[Task to complete]
Exactly and only the lines from the first entry through the line with "[529,1022,658,1042] automatically. ->" should be copied, both ends included, with no pictures.
━━━ Data for this exercise ━━━
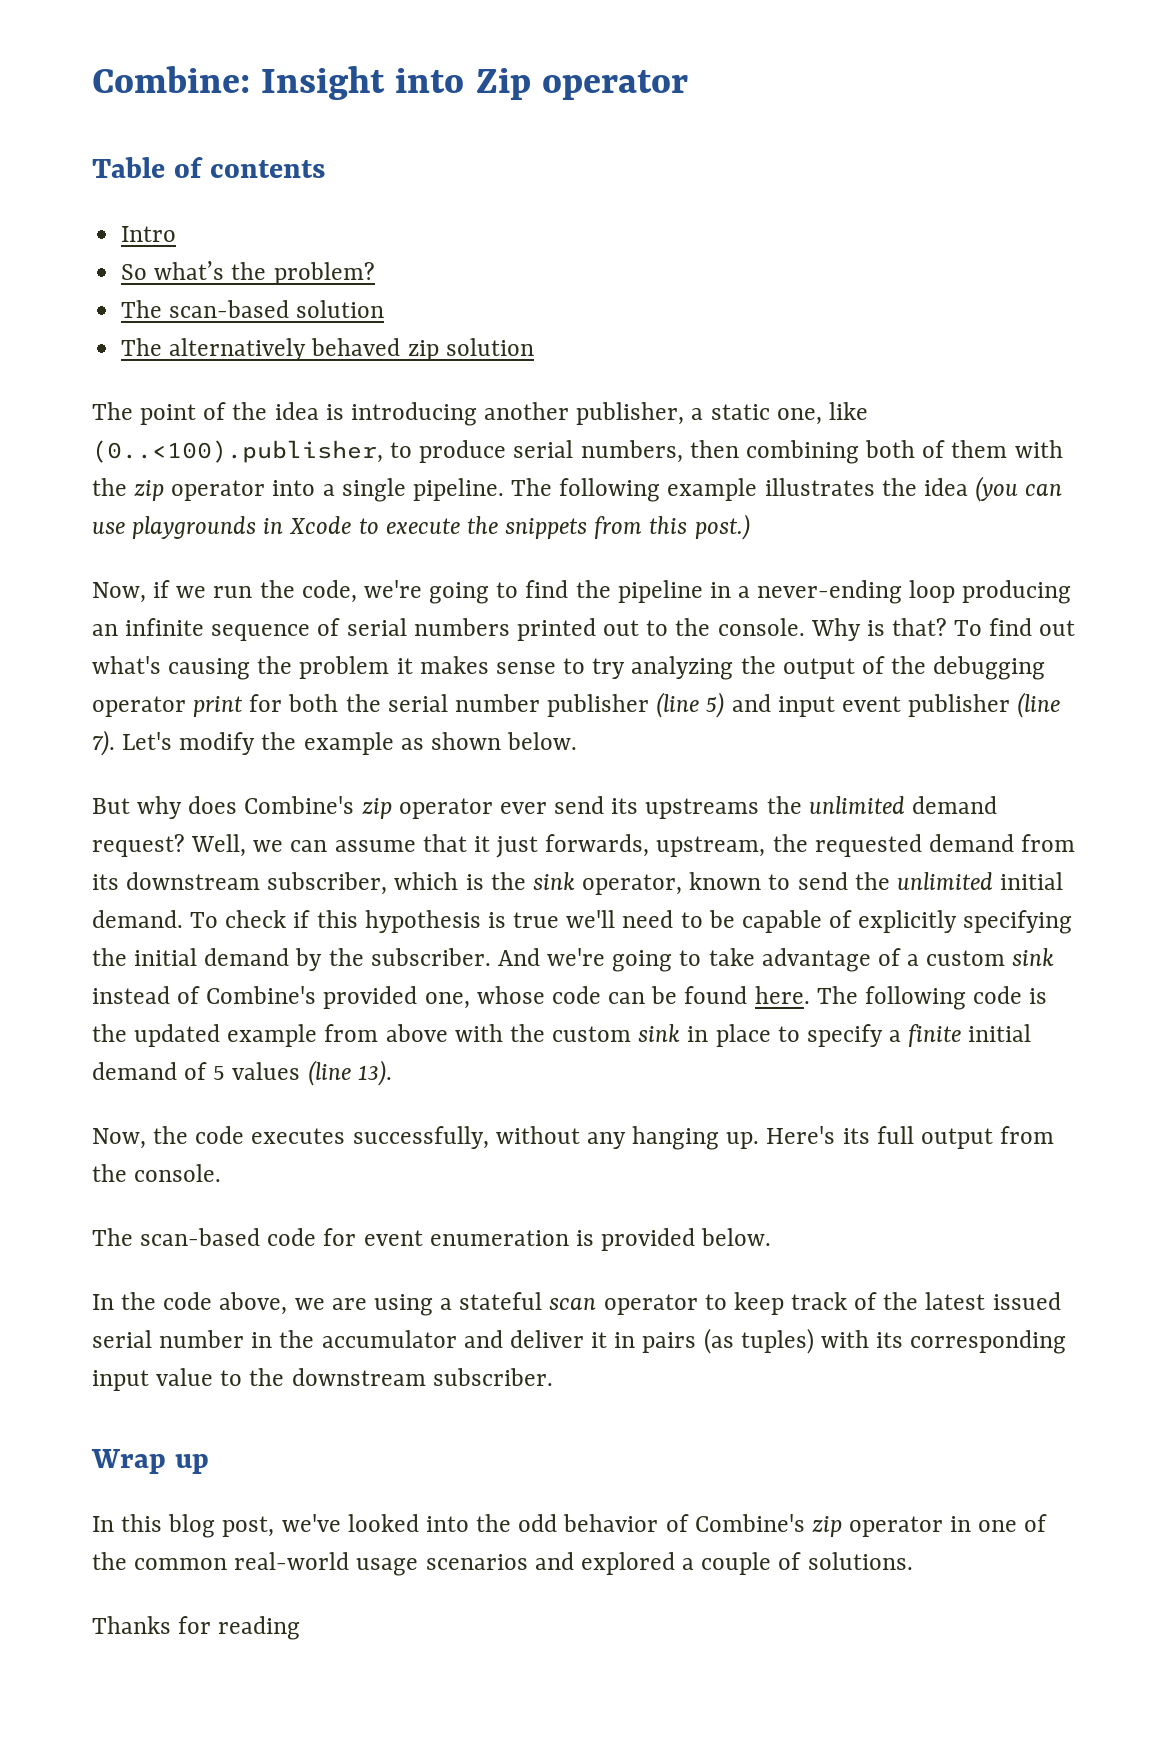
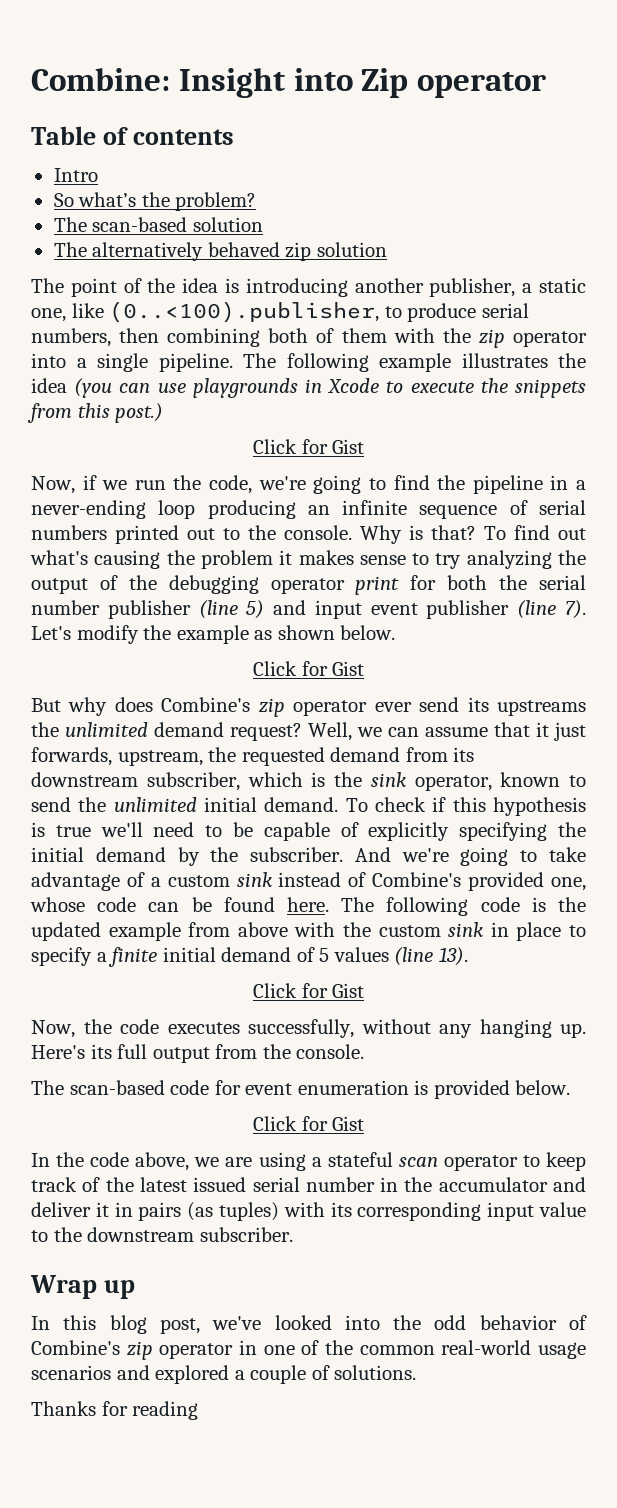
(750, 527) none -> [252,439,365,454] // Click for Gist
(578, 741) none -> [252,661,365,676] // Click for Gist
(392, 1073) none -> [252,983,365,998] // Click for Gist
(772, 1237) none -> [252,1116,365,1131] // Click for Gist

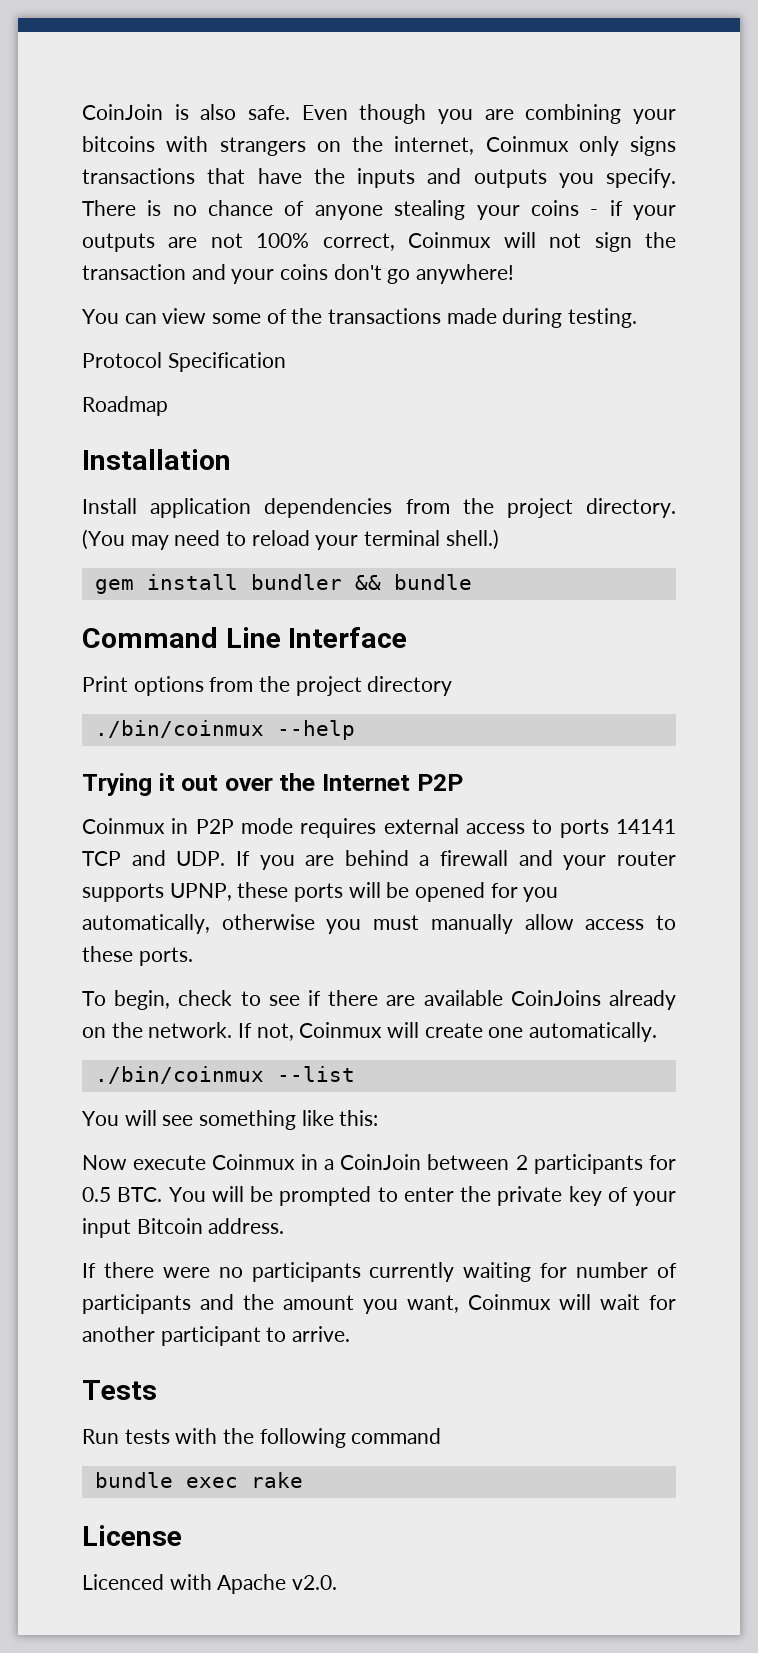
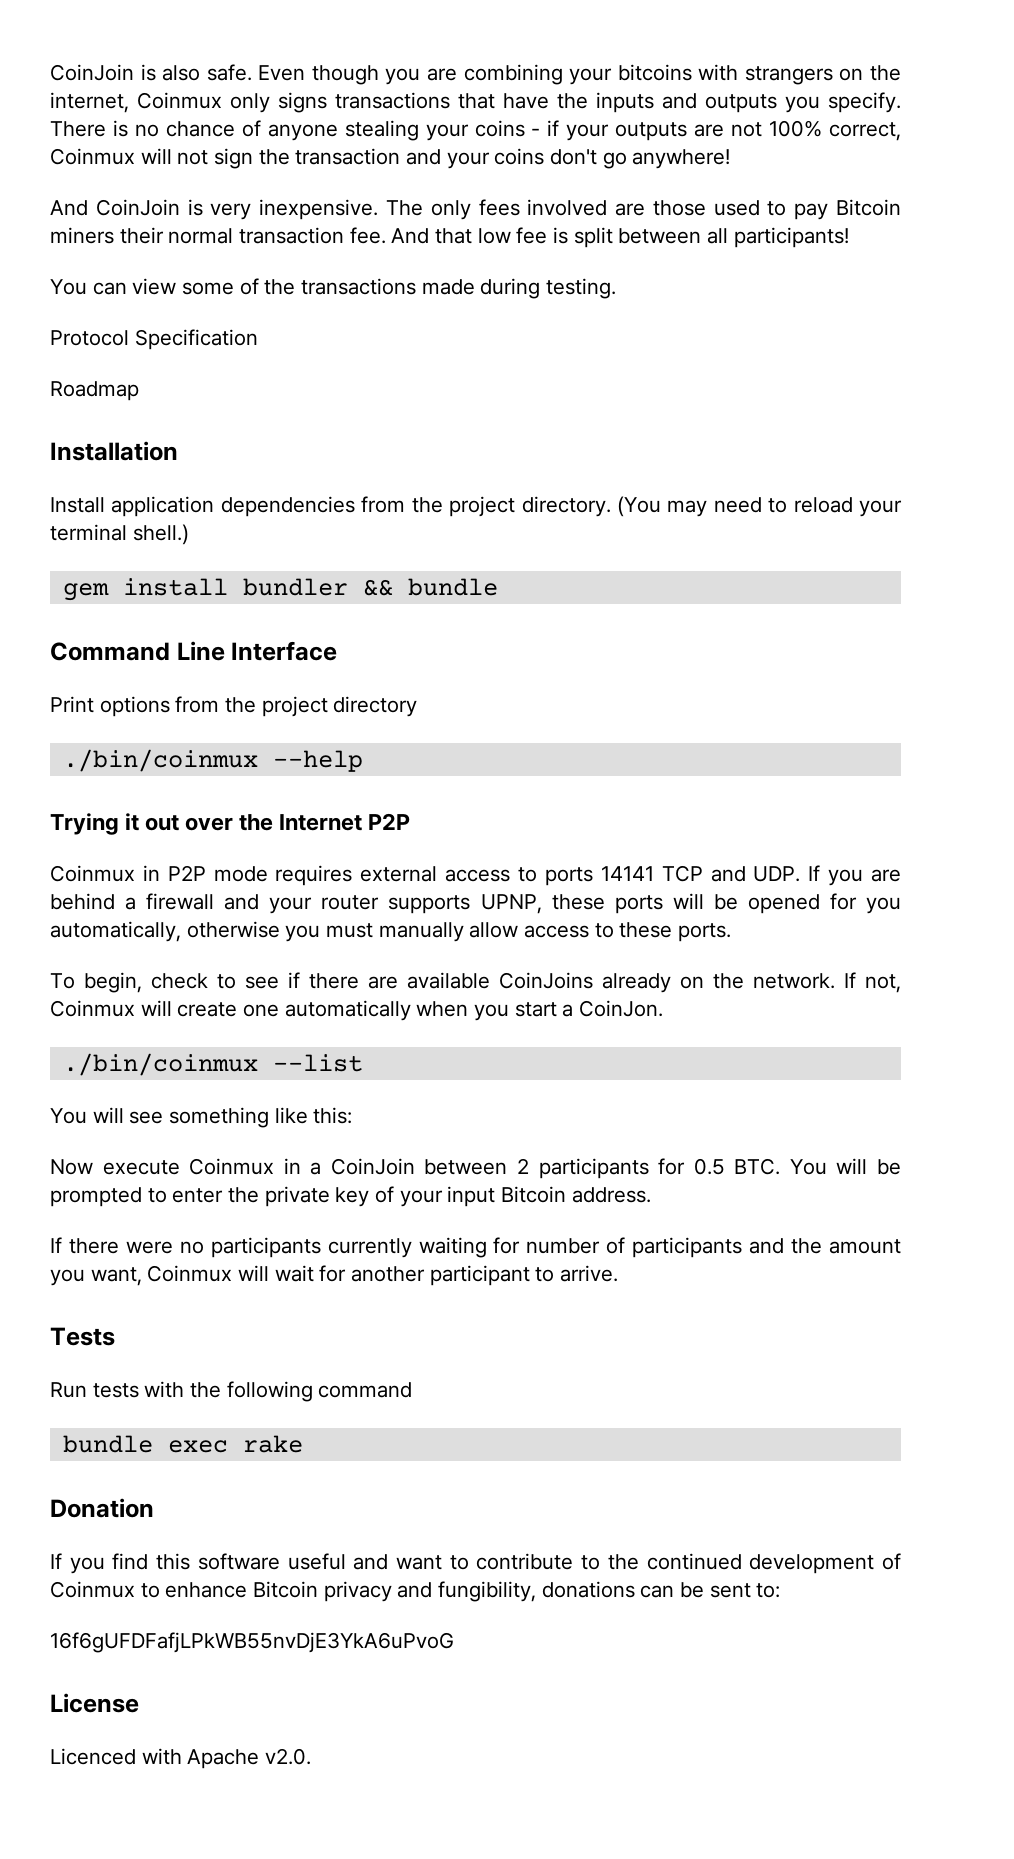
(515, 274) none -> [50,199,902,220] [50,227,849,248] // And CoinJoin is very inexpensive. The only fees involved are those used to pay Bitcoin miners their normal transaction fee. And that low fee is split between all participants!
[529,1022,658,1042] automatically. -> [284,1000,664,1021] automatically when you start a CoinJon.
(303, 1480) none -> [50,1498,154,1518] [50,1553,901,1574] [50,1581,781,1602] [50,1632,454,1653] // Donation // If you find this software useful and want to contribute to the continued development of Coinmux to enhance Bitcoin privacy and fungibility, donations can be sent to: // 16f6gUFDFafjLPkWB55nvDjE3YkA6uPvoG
━━━
[Problem solution]
(750, 527) none -> [252,439,365,454] // Click for Gist
(578, 741) none -> [252,661,365,676] // Click for Gist
(392, 1073) none -> [252,983,365,998] // Click for Gist
(772, 1237) none -> [252,1116,365,1131] // Click for Gist

(515, 274) none -> [50,199,902,220] [50,227,849,248] // And CoinJoin is very inexpensive. The only fees involved are those used to pay Bitcoin miners their normal transaction fee. And that low fee is split between all participants!
[529,1022,658,1042] automatically. -> [284,1000,664,1021] automatically when you start a CoinJon.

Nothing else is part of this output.